→ Extract to read:
↓↓↓
Note this cost function is not convex and can, but rairly does, get stuck at a local minima.

To calculate this cost function, the standard code can be used, but for a classifier NN, we must convert y from individual values, into a set of sets of vectors of zeros and ones where the value is represented by a 1 in the corrisponding location. e.g. if K = 3 and y(m)=2 then class_y(m) = [0; 1; 0]. If y(m) was 1, it would be [1; 0; 0]. To do this (at least for numerical values) we use an identity matrix. In Octave, eye returns an identity matrix. E.g. eye(3) returns [1 0 0; 0 1 0; 0 0 1]. We can index that matrix on both dimensions, returning the y'th row, and all the columns in that row. e.g. eye(3)([2 3 1],:) returns [0 1 0; 0 0 1; 1 0 0] (1 in the 2nd column, 1 in the 3rd column, 1 in the 1st column).

class_y = eye(K)(y,:); %how tricky is that?
costs = -class_y .* log(a3) - (1-class_y) .* log(1-a3); J = sum(costs(:))/m; %costs is a matrix now. (:) makes a vector.

To calculate the regularization, we must compensate for there being multiple thetas, and that they are matrixs instead of vectors... and we still need to cut out the O0 elements (now called bias units). Theta1(:,2:end) gives us all the rows of Theta1, but leaves out the first column. (:) turns the resulting matrix into a vector containing all those elements. This is so the sum doesn't miss the columns and the element-wise power doesn't care. e.g. for a system with 2 layers:

reg1 = sum(Theta1(:,2:end)(:).^2);
reg2 = sum(Theta2(:,2:end)(:).^2);
J = J + (lambda/(2*m)) * (reg1+reg2);

Note that we sum all the values before multiplying by lambda and dividing by 2m.

TODO: Write a version of this that works for L layers.
↑↑↑
→ Exercise data:
↓↓↓
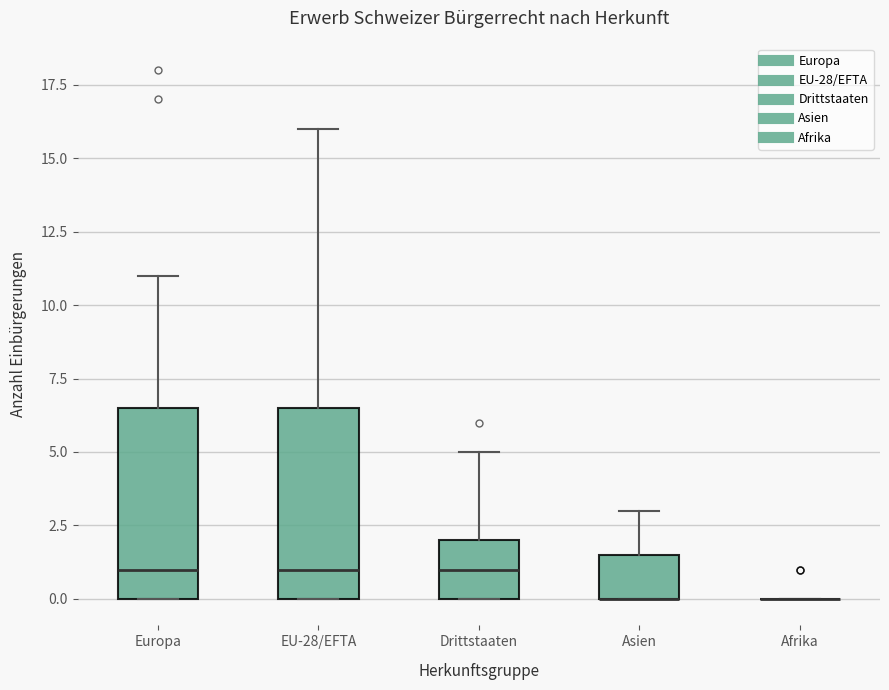

Where does the upper whisker of the box for Asien end on the y-axis? The values are not printed on the chart, so give them approximately, as read against the axis.

3.0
↑↑↑
Answer these about the notes on the neural network cost function:
1. What does eye(3) return?
2. What part of Theta1 does Theta1(:,2:end) leave out?
3. What is done to all the values before multiplying by lambda and dividing by 2m?
The lines above play no part in this.

→ Response to this task:
1. [1 0 0; 0 1 0; 0 0 1]
2. The first column
3. They are summed